MCF-CSA: A Multi-level Collaboration Framework for Cyber Situation Awareness and Information Sharing

Abstract

Cyberspace defense has evolved to more than just a single/simple approach to keeping information and infrastructure safe from harm’s way. This new trend requires cybersecurity services to be collaboratively provisioned by integrating existing data, capabilities and strategies together, which brings severe challenges as follows: 1) Existing massive, diverse, and heterogeneous data cannot be obtained on demand. 2) Network security-related systems are of various types, complex structures, and diverse models. 3) Due to geographically isolated from each other during operation, these systems are hard to efficiently co-work together. To address these problems, in this paper we propose MCF-CSA, a multi-level collaboration framework for cyber situation awareness and information sharing model against such national broader class of cyber defense. We describe the concept and architecture of MCF-CSA, as well as the initial design of the key components, namely, data collaboration, system collaboration, and operation collaboration. MCF-CSA leverages data collaboration to achieve cybersecurity data convergence, integration and sharing on demand among key industries, enterprises and research institutions.
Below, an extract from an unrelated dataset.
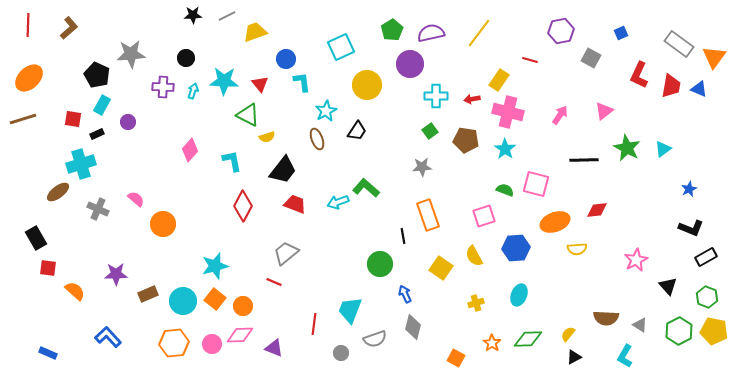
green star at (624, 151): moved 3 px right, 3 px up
MCF-CSA then leverages system collaboration to realize the interaction between threat recognition, event discovery, and situation awareness. Finally, MCF-CSA leverages operation collaboration to realize interaction of early warning, emergency response and disposal processes based on business needs. In addition, we present convergence, integration and sharing models of data, capabilities and strategies based on data map, threat map and strategy map.